Management of the laboring patient is typically not performed by a pain management specialist. Usually, in this acute situation, pain is managed by an anesthesiologist, obstetrician, or midwife via various methods with varying levels of evidence.

  • The highest quality evidence for efficacy exists for combined spinal epidural, epidural, and inhaled analgesia.

    • Combined spinal epidural relieves pain faster than epidural, although with higher frequency of pruritus and with less nausea/vomiting/dizziness than inhaled analgesia.

    • Epidural, while very effective for treating labor pain, is associated with more instrumental vaginal births and increased rate of cesarean section for fetal distress, although overall section rate was unchanged from placebo or alternate therapy (e.g., parenteral opioids or inhaled analgesia).

    • Inhaled analgesia (nitrous oxide), though not available at many centers, can be highly effective, but is associated with adverse effects including nausea, vomiting, and dizziness.

  • There is moderate evidence that acupuncture, massage, relaxation, local anesthetic nerve blocks, non-opioid drugs, or water immersion therapy may improve labor pain with few adverse effects.
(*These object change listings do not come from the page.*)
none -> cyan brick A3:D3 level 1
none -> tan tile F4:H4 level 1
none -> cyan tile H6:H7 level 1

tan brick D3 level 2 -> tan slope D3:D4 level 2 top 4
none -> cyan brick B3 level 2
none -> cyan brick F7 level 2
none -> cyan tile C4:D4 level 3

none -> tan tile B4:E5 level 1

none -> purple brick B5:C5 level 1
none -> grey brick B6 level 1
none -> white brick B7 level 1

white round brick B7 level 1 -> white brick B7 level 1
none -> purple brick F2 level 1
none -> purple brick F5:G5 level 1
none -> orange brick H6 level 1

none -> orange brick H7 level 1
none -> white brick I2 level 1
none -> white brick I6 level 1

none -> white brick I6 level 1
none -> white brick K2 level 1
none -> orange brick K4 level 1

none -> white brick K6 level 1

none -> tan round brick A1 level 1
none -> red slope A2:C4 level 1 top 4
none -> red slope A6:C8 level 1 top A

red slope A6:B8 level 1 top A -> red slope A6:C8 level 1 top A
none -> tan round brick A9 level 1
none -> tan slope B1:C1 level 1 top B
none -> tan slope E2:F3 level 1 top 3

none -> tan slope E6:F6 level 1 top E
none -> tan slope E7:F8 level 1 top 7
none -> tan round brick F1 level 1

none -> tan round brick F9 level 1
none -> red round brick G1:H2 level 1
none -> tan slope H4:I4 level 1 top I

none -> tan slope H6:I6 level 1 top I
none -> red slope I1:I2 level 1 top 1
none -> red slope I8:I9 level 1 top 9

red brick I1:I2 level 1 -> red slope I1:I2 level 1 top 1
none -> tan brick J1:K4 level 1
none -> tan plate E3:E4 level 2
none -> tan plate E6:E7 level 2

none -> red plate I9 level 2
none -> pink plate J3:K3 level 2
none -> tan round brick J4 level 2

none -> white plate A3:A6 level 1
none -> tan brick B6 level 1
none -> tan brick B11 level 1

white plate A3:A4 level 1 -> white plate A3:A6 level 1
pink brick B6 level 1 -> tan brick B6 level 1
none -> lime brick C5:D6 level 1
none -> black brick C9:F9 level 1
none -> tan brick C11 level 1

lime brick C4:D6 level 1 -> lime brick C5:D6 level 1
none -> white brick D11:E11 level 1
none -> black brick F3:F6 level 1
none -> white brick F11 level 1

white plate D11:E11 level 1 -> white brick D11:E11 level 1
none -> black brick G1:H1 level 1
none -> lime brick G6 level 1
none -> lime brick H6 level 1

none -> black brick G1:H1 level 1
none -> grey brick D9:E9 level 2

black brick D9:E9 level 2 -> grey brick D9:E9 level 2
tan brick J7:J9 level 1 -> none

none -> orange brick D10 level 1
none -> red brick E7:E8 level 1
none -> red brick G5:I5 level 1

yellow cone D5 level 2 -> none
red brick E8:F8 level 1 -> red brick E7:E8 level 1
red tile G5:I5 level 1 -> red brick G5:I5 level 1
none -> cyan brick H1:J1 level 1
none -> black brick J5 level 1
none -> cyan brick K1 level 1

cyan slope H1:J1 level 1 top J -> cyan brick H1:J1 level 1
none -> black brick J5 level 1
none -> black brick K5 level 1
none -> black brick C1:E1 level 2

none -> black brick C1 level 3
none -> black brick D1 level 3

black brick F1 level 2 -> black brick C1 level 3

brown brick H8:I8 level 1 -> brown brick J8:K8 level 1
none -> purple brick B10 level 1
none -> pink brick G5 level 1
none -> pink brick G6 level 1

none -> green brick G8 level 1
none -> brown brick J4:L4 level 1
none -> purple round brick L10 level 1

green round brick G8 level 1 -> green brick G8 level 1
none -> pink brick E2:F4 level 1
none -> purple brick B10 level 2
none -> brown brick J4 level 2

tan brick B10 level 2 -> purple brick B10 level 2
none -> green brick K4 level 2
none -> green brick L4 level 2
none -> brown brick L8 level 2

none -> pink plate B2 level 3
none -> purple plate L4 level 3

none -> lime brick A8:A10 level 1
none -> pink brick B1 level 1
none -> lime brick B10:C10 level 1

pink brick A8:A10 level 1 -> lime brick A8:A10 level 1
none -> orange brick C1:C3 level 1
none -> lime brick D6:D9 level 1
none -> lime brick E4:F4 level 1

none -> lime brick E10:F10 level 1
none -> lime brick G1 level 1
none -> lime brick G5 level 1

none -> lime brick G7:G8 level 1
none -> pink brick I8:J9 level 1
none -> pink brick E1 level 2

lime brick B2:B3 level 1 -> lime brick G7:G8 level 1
Studies on the above are usually limited to single trials and most require further study, but they remain as alternatives.

    • Acupuncture was associated with a lower rate of assisted vaginal birth and c-section.

    • Relaxation was associated with a lower rate of assisted vaginal birth.

  • There is currently not enough evidence to support hypnosis, TENS, aromatherapy, parenteral opioids, or biofeedback as being more effective than placebo [29].